Jesner v Arab Bank

Supreme Court of the United States - Decision

JUSTICE KENNEDY announced the judgment of the Court and delivered the opinion of the Court with respect to Parts I, II–B–1, and II–C, and an opinion with respect to Parts II–A, II–B–2, II–B–3, and III, in which THE CHIEF JUSTICE and JUSTICE THOMAS join.

Petitioners in this case, or the persons on whose behalf petitioners now assert claims, allegedly were injured or killed by terrorist acts committed abroad. Those terrorist acts, it is contended, were in part caused or facilitated by a foreign corporation. Petitioners now seek to impose liability on the foreign corporation for the conduct of its human agents, including its then-chairman and other highranking management officials. The suits were filed in a United States District Court under the Alien Tort Statute, commonly referred to as the ATS. See 28 U. S. C. §1350.

The foreign corporation charged with liability in these ATS suits is Arab Bank, PLC; and it is respondent here. Some of Arab Bank’s officials, it is alleged, allowed the Bank to be used to transfer funds to terrorist groups in the Middle East, which in turn enabled or facilitated criminal acts of terrorism, causing the deaths or injuries for which petitioners now seek compensation.
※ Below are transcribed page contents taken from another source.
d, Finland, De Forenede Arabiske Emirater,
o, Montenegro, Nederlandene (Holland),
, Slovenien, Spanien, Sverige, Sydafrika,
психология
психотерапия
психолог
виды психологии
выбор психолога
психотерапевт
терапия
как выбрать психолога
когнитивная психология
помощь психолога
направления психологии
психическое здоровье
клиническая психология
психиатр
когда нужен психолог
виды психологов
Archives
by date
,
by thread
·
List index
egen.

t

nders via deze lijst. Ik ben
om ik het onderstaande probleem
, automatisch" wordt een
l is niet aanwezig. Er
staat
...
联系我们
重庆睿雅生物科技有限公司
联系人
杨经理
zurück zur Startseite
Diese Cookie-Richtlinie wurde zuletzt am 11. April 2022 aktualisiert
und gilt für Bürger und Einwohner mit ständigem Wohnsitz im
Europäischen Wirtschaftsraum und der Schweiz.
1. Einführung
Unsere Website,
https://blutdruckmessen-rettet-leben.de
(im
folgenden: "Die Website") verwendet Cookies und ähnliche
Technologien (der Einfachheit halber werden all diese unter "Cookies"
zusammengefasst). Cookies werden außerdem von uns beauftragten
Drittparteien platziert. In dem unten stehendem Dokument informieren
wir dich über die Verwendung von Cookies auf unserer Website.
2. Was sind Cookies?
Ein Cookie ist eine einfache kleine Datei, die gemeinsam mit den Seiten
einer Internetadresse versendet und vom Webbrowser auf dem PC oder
Petitioners seek to prove Arab Bank helped the terrorists receive the moneys in part by means of currency clearances and bank transactions passing through its New York City offices, all by means of electronic transfers.

It is assumed here that those individuals who inflicted death or injury by terrorism committed crimes in violation of well-settled, fundamental precepts of international law, precepts essential for basic human-rights protections. It is assumed as well that individuals who knowingly and purposefully facilitated banking transactions to aid, enable, or facilitate the terrorist acts would themselves be committing crimes under the same international-law prohibitions.
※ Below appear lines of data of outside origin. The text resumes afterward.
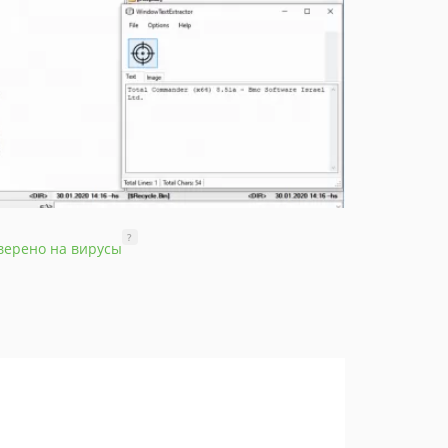
?
верено на вирусы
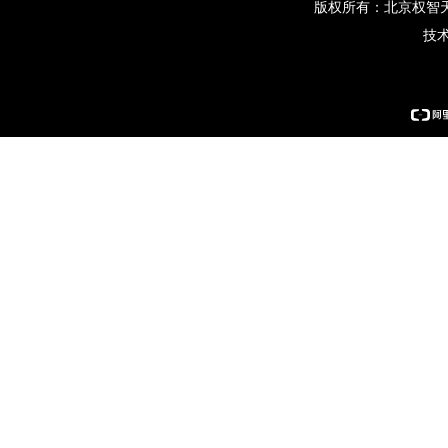
版权所有：北京权智
技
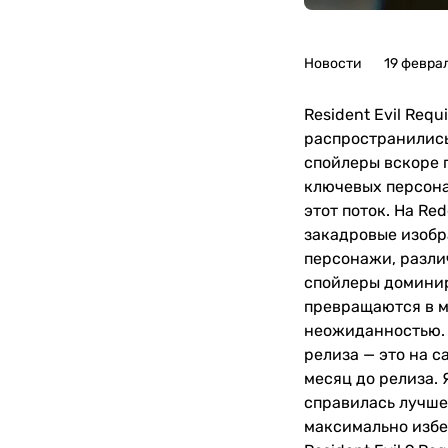
Новости
19 февра
Resident Evil Re
распространились 
спойлеры вскоре п
ключевых персона
этот поток. На Re
закадровые изобр
персонажи, различ
спойлеры доминир
превращаются в ме
неожиданностью. К
релиза — это на с
месяц до релиза. 
справилась лучше,
максимально избег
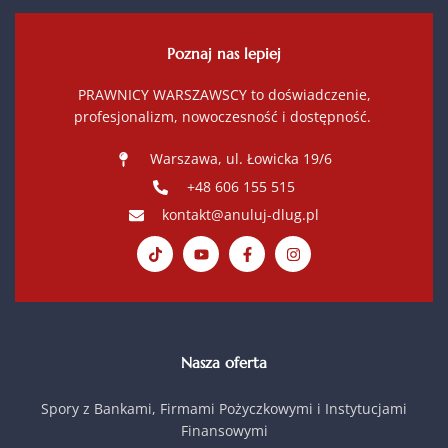
Poznaj nas lepiej
PRAWNICY WARSZAWSCY to doświadczenie,
profesjonalizm, nowoczesność i dostępność.
Warszawa, ul. Łowicka 19/6
+48 606 155 515
kontakt@anuluj-dlug.pl
Nasza oferta
Spory z Bankami, Firmami Pożyczkowymi i Instytucjami
Finansowymi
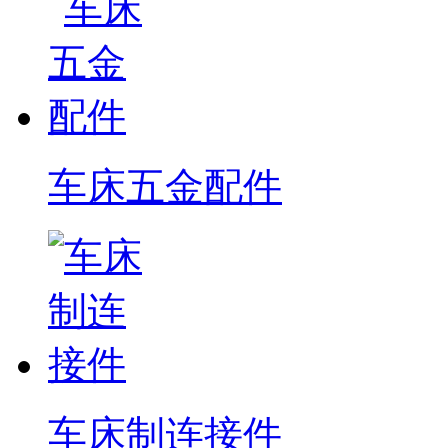
车床五金配件
车床制连接件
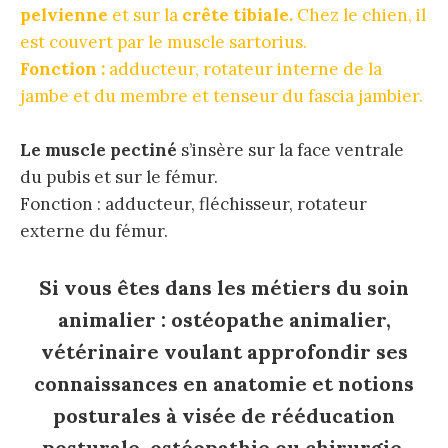
pelvienne
et sur la
crête tibiale.
Chez le chien, il
est couvert par le muscle sartorius.
Fonction :
adducteur, rotateur interne de la
jambe et du membre et tenseur du fascia jambier.
Le muscle pectiné
s’insère sur la face ventrale
du pubis et sur le fémur.
Fonction : adducteur, fléchisseur, rotateur
externe du fémur.
Si vous êtes dans les métiers du soin
animalier : ostéopathe animalier,
vétérinaire voulant approfondir ses
connaissances en anatomie et notions
posturales à visée de rééducation
posturale, ostéopathie ou chirurgie,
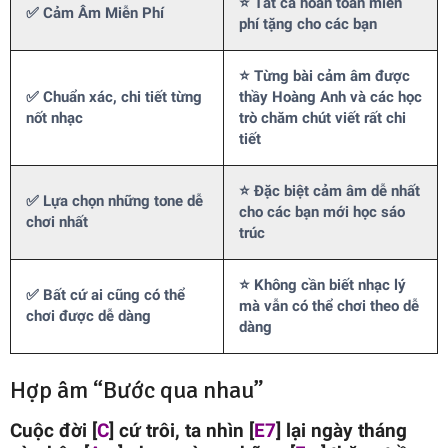
⭐ Tất cả hoàn toàn miễn
✅ Cảm Âm Miễn Phí
phí tặng cho các bạn
⭐ Từng bài cảm âm được
✅ Chuẩn xác, chi tiết từng
thầy Hoàng Anh và các học
nốt nhạc
trò chăm chút viết rất chi
tiết
⭐ Đặc biệt cảm âm dễ nhất
✅ Lựa chọn những tone dễ
cho các bạn mới học sáo
chơi nhất
trúc
⭐ Không cần biết nhạc lý
✅ Bất cứ ai cũng có thể
mà vẫn có thể chơi theo dễ
chơi được dễ dàng
dàng
Hợp âm “Bước qua nhau”
Cuộc đời [
C
] cứ trôi, ta nhìn [
E7
] lại ngày tháng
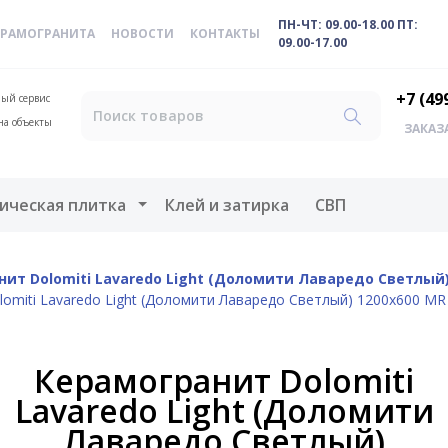
ПН-ЧТ: 09.00-18.00 ПТ:
ЕРАМОГРАНИТА
НОВОСТИ
КОНТАКТЫ
09.00-17.00
+7 (49
ый сервис
на объекты
ЗАКАЗ
меню
Открыть меню
ическая плитка
Клей и затирка
СВП
ит Dolomiti Lavaredo Light (Доломити Лаваредо Светлый
omiti Lavaredo Light (Доломити Лаваредо Светлый) 1200х600 M
Керамогранит Dolomiti
Lavaredo Light (Доломити
Лаваредо Светлый)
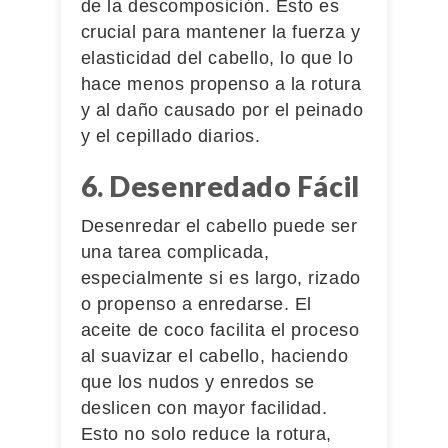
de la descomposición. Esto es
crucial para mantener la fuerza y
elasticidad del cabello, lo que lo
hace menos propenso a la rotura
y al daño causado por el peinado
y el cepillado diarios.
6. Desenredado Fácil
Desenredar el cabello puede ser
una tarea complicada,
especialmente si es largo, rizado
o propenso a enredarse. El
aceite de coco facilita el proceso
al suavizar el cabello, haciendo
que los nudos y enredos se
deslicen con mayor facilidad.
Esto no solo reduce la rotura,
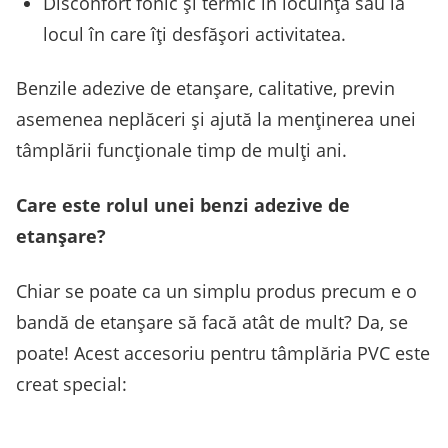
Disconfort fonic și termic în locuință sau la
locul în care îți desfășori activitatea.
Benzile adezive de etanșare, calitative, previn
asemenea neplăceri și ajută la menținerea unei
tâmplării funcționale timp de mulți ani.
Care este rolul unei benzi adezive de
etanșare?
Chiar se poate ca un simplu produs precum e o
bandă de etanșare să facă atât de mult? Da, se
poate! Acest accesoriu pentru tâmplăria PVC este
creat special:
Petitioners contend that international and domestic laws impose responsibility and liability on a corporation if its human agents use the corporation to commit crimes in violation of international laws that protect human rights. The question here is whether the Judiciary has the authority, in an ATS action, to make that determination and then to enforce that liability in ATS suits, all without any explicit authorization from Congress to do so.

The answer turns upon the proper interpretation and implementation of the ATS. The statute provides: “The district courts shall have original jurisdiction of any civil action by an alien for a tort only, committed in violation of the law of nations or a treaty of the United States.” §1350. The Court must first ask whether the law of nations imposes liability on corporations for human-rights violations committed by its employees. The Court must also ask whether it has authority and discretion in an ATS suit to impose liability on a corporation without a specific direction from Congress to do so.